● **ABOUT THIS TASK**: The full listing is to be transcribed exactly, with each picture left out.

────────────────────

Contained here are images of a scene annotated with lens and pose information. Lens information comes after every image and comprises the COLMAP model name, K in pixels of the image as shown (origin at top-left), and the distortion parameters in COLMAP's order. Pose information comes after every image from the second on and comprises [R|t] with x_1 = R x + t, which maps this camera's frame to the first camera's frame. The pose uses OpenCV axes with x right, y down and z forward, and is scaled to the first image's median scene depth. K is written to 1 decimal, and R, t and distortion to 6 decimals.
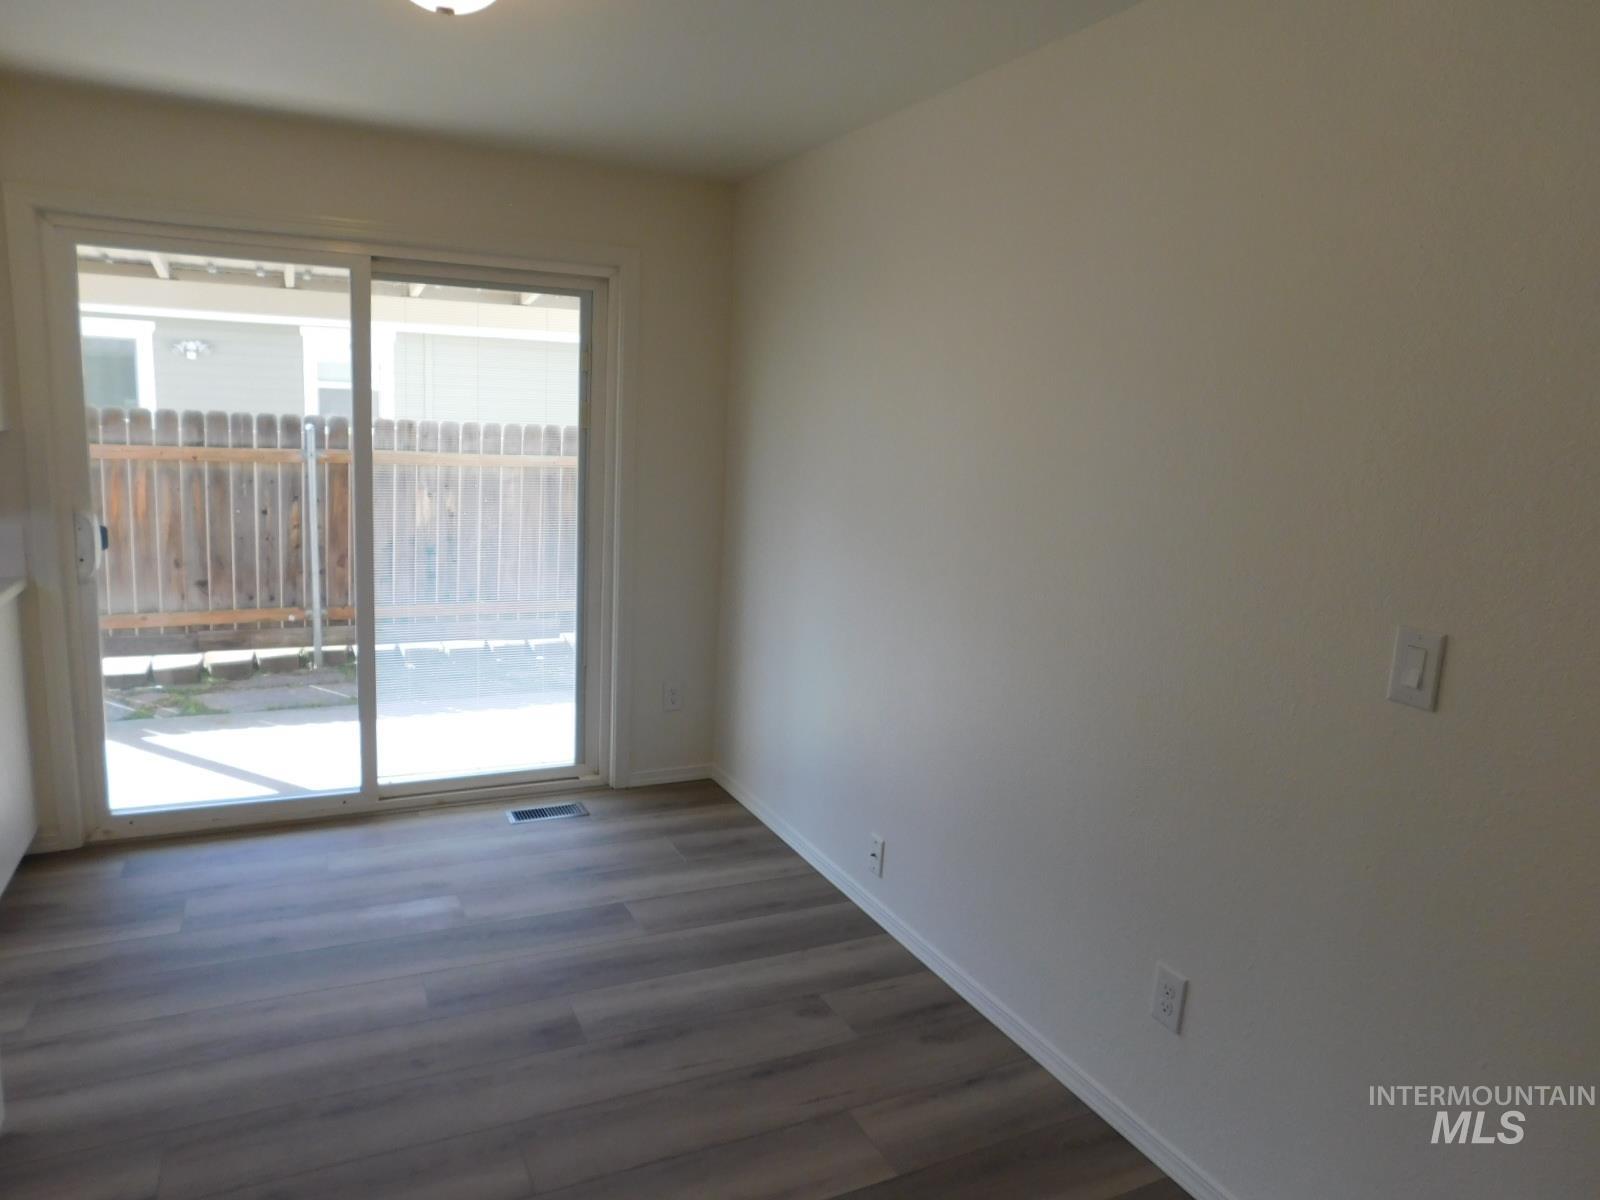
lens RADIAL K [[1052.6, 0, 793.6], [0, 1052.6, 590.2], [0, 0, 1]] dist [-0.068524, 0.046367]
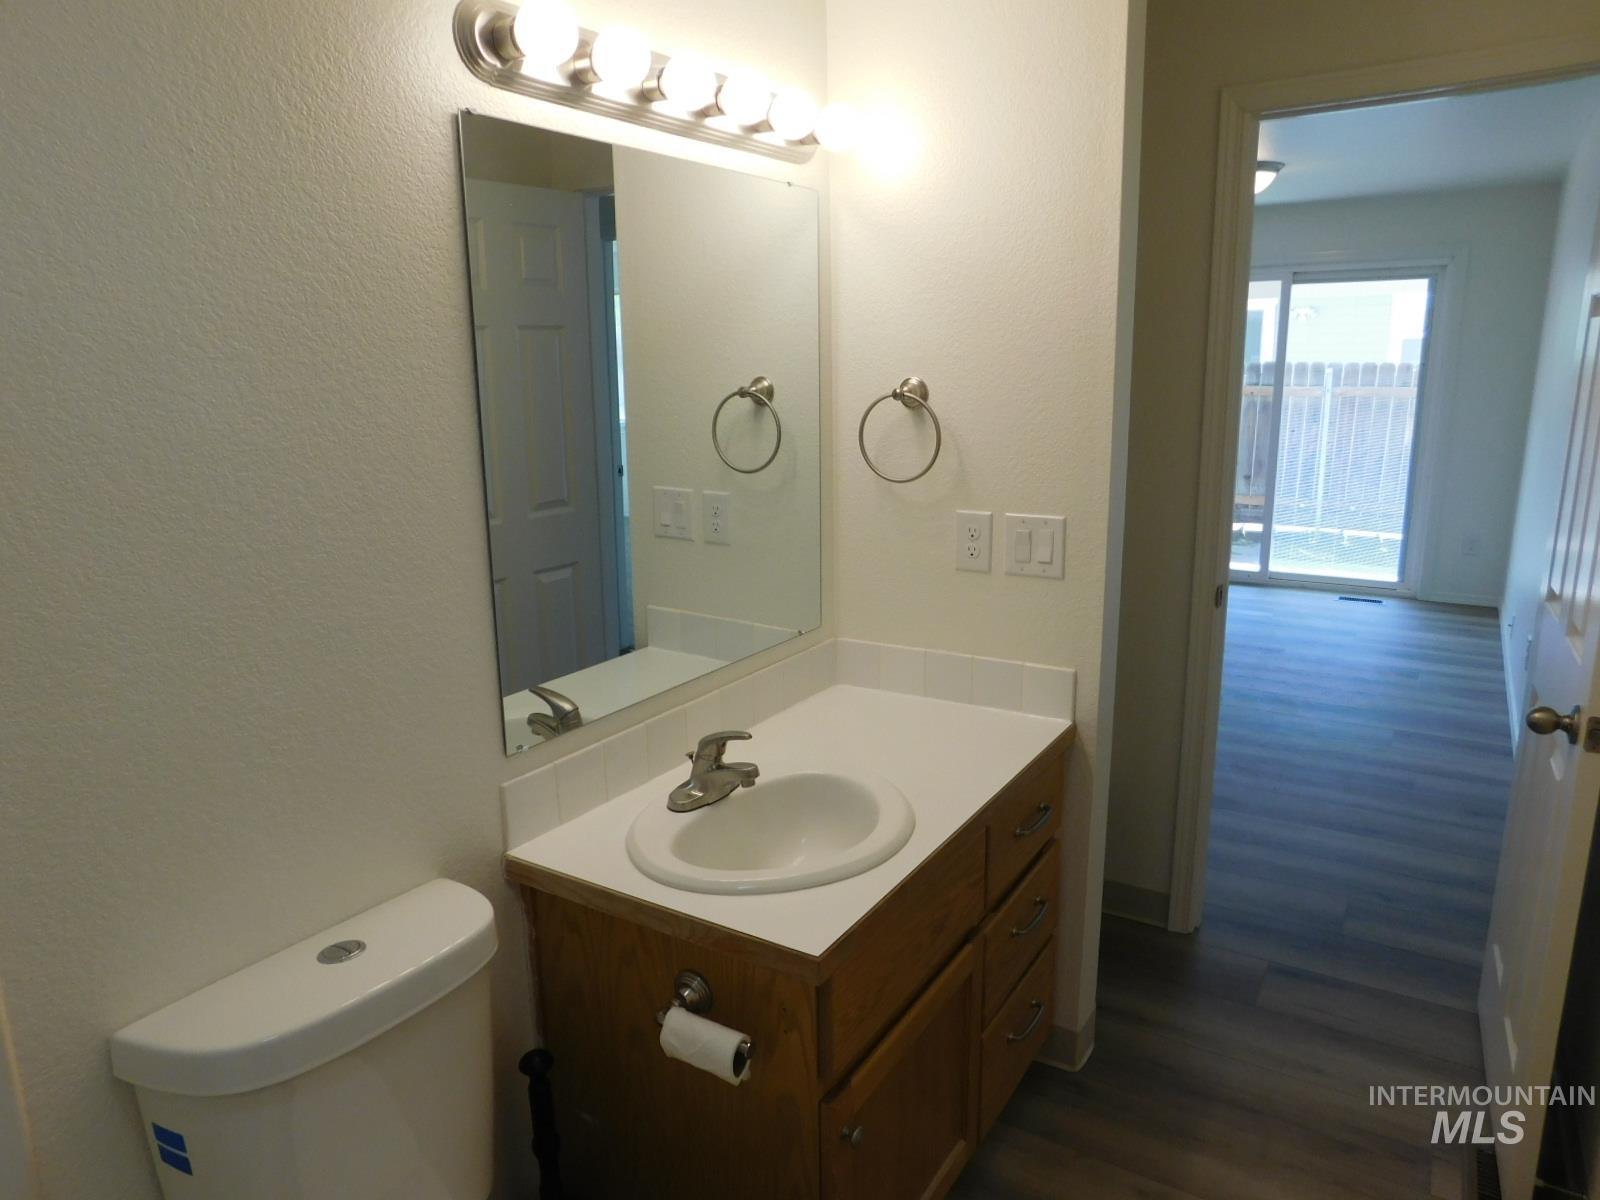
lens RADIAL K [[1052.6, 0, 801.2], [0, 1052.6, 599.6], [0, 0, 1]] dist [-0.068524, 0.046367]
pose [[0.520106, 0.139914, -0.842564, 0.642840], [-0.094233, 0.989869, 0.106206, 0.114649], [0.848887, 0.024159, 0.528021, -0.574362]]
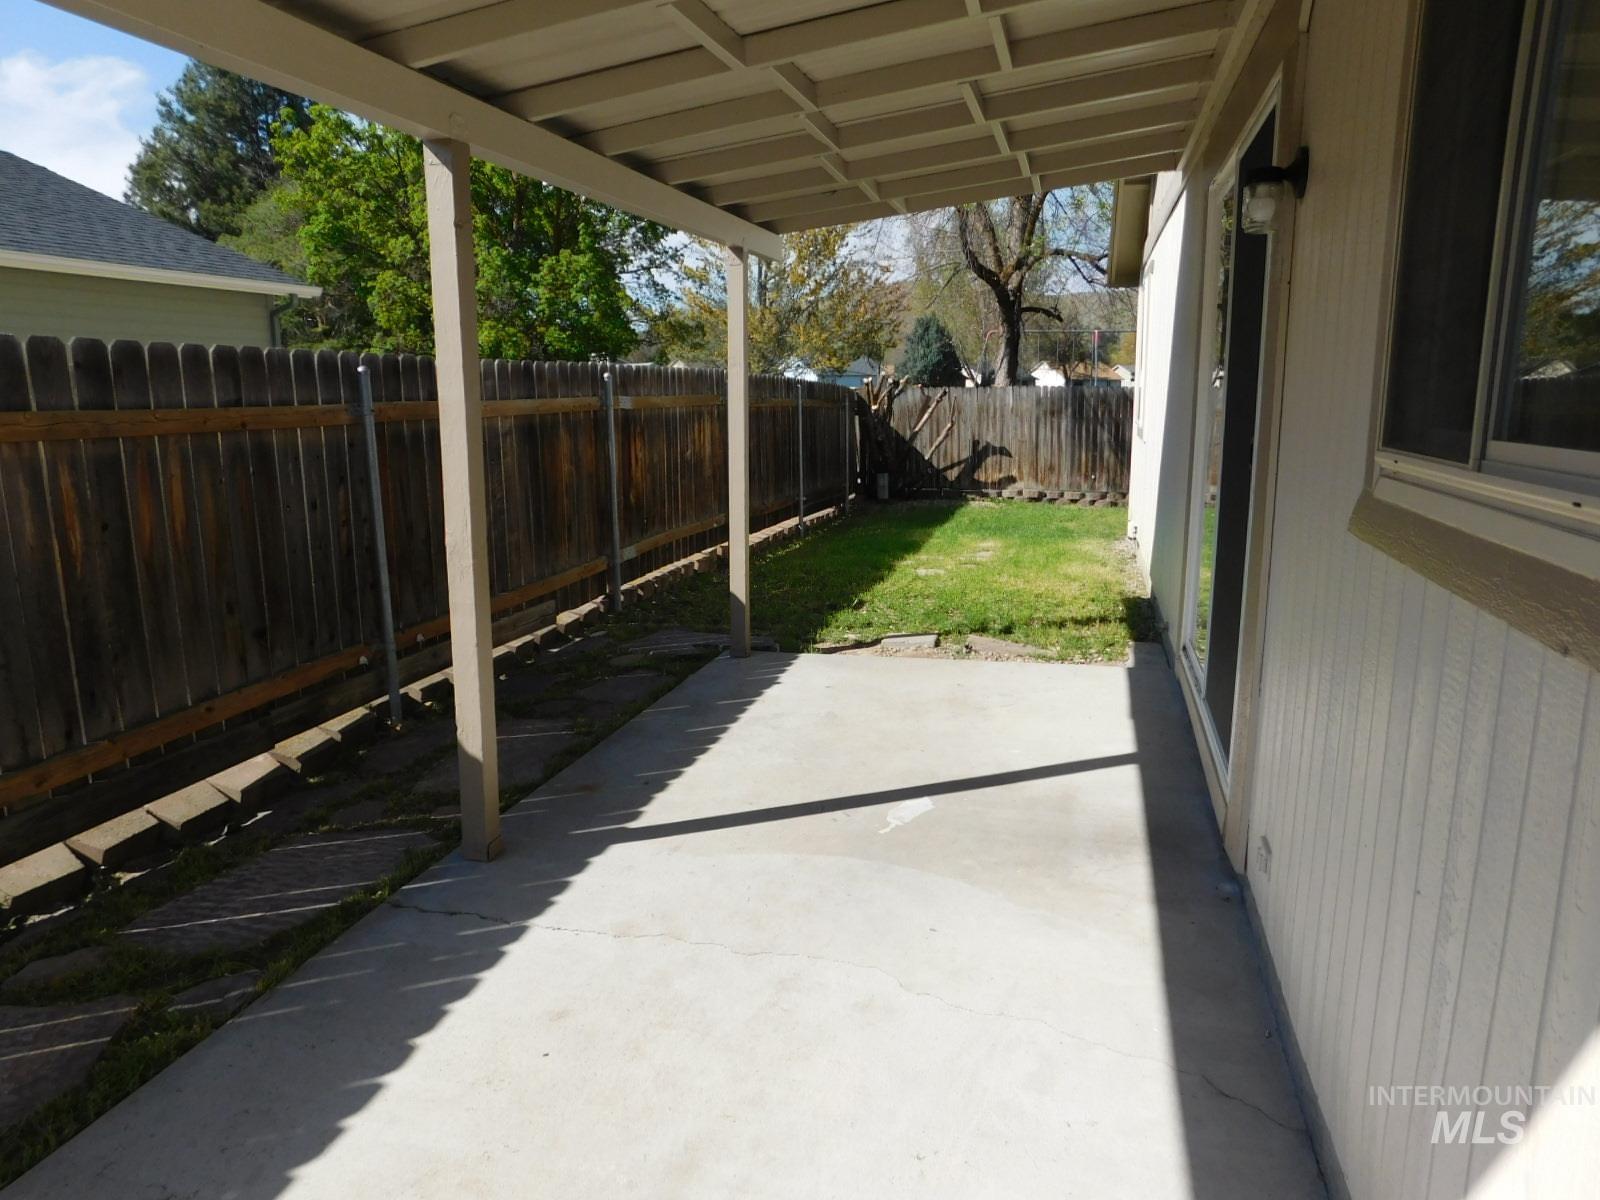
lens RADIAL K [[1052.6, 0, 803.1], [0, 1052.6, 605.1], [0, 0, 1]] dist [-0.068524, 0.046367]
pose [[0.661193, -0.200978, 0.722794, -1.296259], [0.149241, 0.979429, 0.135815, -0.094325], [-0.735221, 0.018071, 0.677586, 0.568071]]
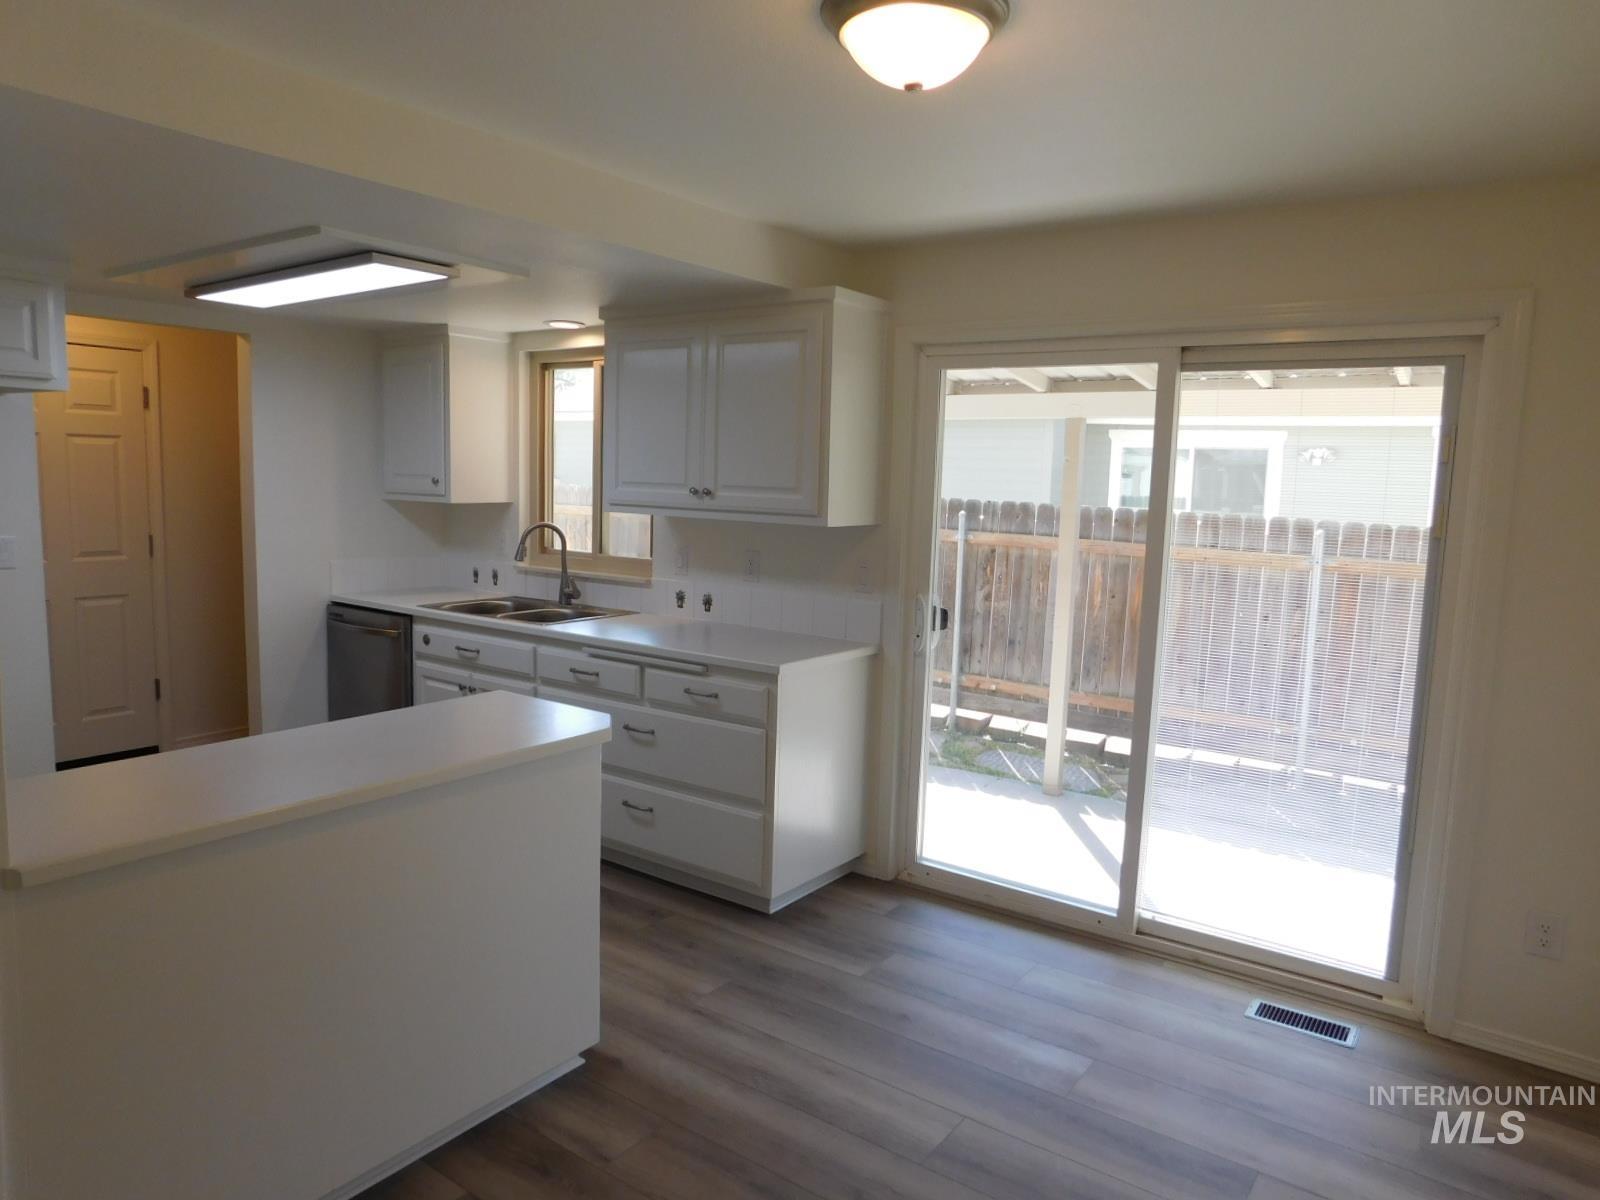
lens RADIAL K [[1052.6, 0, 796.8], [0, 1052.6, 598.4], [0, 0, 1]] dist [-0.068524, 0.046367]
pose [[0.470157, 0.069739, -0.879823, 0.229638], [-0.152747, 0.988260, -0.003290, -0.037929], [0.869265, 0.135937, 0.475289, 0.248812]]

────────────────────

● **RESPONSE FOR THIS EXERCISE**:
Contained here are images of a scene annotated with lens and pose information. Lens information comes after every image and comprises the COLMAP model name, K in pixels of the image as shown (origin at top-left), and the distortion parameters in COLMAP's order. Pose information comes after every image from the second on and comprises [R|t] with x_1 = R x + t, which maps this camera's frame to the first camera's frame. The pose uses OpenCV axes with x right, y down and z forward, and is scaled to the first image's median scene depth. K is written to 1 decimal, and R, t and distortion to 6 decimals.
lens RADIAL K [[1052.6, 0, 793.6], [0, 1052.6, 590.2], [0, 0, 1]] dist [-0.068524, 0.046367]
lens RADIAL K [[1052.6, 0, 801.2], [0, 1052.6, 599.6], [0, 0, 1]] dist [-0.068524, 0.046367]
pose [[0.520106, 0.139914, -0.842564, 0.642840], [-0.094233, 0.989869, 0.106206, 0.114649], [0.848887, 0.024159, 0.528021, -0.574362]]
lens RADIAL K [[1052.6, 0, 803.1], [0, 1052.6, 605.1], [0, 0, 1]] dist [-0.068524, 0.046367]
pose [[0.661193, -0.200978, 0.722794, -1.296259], [0.149241, 0.979429, 0.135815, -0.094325], [-0.735221, 0.018071, 0.677586, 0.568071]]
lens RADIAL K [[1052.6, 0, 796.8], [0, 1052.6, 598.4], [0, 0, 1]] dist [-0.068524, 0.046367]
pose [[0.470157, 0.069739, -0.879823, 0.229638], [-0.152747, 0.988260, -0.003290, -0.037929], [0.869265, 0.135937, 0.475289, 0.248812]]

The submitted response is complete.